# grandaddys :)



## Lou_lou (Jul 23, 2009)

Just reading Nat's post about M's grandad and remembered that I was sent a photo of perrys grandad the other day (the only gap he had in his photo pedigree) its such a cute photo too  and so he isn't left out will post his other grandad too 

Champion Crosshouse pablo too at Salsaro









Champion Yorone Pieces of Eight









Post photos of your chi's grandads


----------



## ExoticChis (Jun 20, 2010)

he is stunning!!


----------



## 18453 (Feb 6, 2010)

Louise perry looks like both his grandads they're gorgeous

Here's lotus' 

Bramerita dark n debonair (1cc I think)









And 
Multi Champion Misty Meadows Daffy Duck









I don't have pics from her dads side these two are both on her dams and I don't know any of my daisys


----------



## *Chloe* (Feb 6, 2006)

Crosshouse Pablo Too at Salsero is Ruby's GGG grandad theres a nice pic of him in last years LC yearbook


----------



## Lou_lou (Jul 23, 2009)

Daisydoo said:


> Bramerita dark n debonair (1cc I think)
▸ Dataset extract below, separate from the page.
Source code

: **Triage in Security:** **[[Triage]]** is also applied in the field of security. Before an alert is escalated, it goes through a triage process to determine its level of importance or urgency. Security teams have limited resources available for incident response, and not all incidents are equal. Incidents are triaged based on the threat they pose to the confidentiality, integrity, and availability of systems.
He is Perrys great grandad too  
Perry and lotus would have stunning pups...... GROW lotus!! Lolol


----------



## Lou_lou (Jul 23, 2009)

*Chloe* said:


> Crosshouse Pablo Too at Salsero is Ruby's GGG grandad theres a nice pic of him in last years LC yearbook


Can u take a photo of it and post it please or txt me it  he was at the LCC and I missed him


----------



## Chiva (May 2, 2010)

This is Logan's dad:

http://www.westminsterkennelclub.org/2007/photos/breed/TR38729901.jpg

I dont have any pics of his grandad. 

Not sure who the girls are by :lol:


----------



## flippedstars (Dec 16, 2009)

Dad... CH Sylvancreek Rocket's Red Glare









Bryco's grandaddios...

CH Mina's Tennessee Hunter









Cornerstone's Frosty of Shalimar (still a puppy in the pic)


----------



## *Princess* (Feb 7, 2009)

beautiful x


----------



## *Chloe* (Feb 6, 2006)

Bentley's 

http://www.chihuahua-people.com/chihuahua-pictures/35319-ch-samangie-sunshadow.html

dont have a pic of Parkbow Nice Tri with Crichlys (JW)

Ruby's

http://www.chihuahua-people.com/chihuahua-pictures/32611-bailey-samangie-sunshine.html


Ch Ir Ch Toodulpips Dark Warrior at Madrako


----------



## Lou_lou (Jul 23, 2009)

Chiva said:


> This is Logan's dad:
> 
> http://www.westminsterkennelclub.org/2007/photos/breed/TR38729901.jpg
> 
> ...


Pepa's dad is from the same breeder as my girl, Amarose I have only meet her smooth girls tho


----------



## 18453 (Feb 6, 2010)

*Chloe* said:


> Bentley's
> 
> http://www.chihuahua-people.com/chihuahua-pictures/35319-ch-samangie-sunshadow.html
> 
> ...


I'll have them all!! Thanks hahahah


----------



## *Chloe* (Feb 6, 2006)

Lou_lou said:


> Can u take a photo of it and post it please or txt me it  he was at the LCC and I missed him


 
yep will find it tomorrow tho its in a box somewhere lol


----------



## Chiva (May 2, 2010)

Lou_lou said:


> Pepa's dad is from the same breeder as my girl, Amarose I have only meet her smooth girls tho


Ooh, no, thats Pixie (Soraya). Pepa is a Lynpix


----------



## Lou_lou (Jul 23, 2009)

Chiva said:


> Ooh, no, thats Pixie (Soraya). Pepa is a Lynpix


Isn't pepa by amarose justin X lynpix top o the morning? I promise I'm not a stalker hahaha says it in my catalogue ha who is pixie by? 
xxx


----------



## KittyD (Apr 2, 2010)

I was just looking up Bijou's I cannot find his grandfather but his great grandfather is
CH Charming Chi's Shenandoah.


----------



## Chiva (May 2, 2010)

Lou_lou said:


> Isn't pepa by amarose justin X lynpix top o the morning? I promise I'm not a stalker hahaha says it in my catalogue ha who is pixie by?
> xxx


Oooh, possibly! Sounds familiar  I have no copies of their papers or anything and i dont fill out the entry forms so im clueless about their pedigrees 

Pixie is from Amarantos (similar to amarose, thats my excuse for being dumb  ) but her affix is Laurenchi which makes life very confusing. Not sure who she is by but i think it might be Veejim Delta Force? That seems familiar... Unless its a pug :lol:


----------



## Yoshismom (Jul 6, 2005)

Wow! What a beautiful lineage!


----------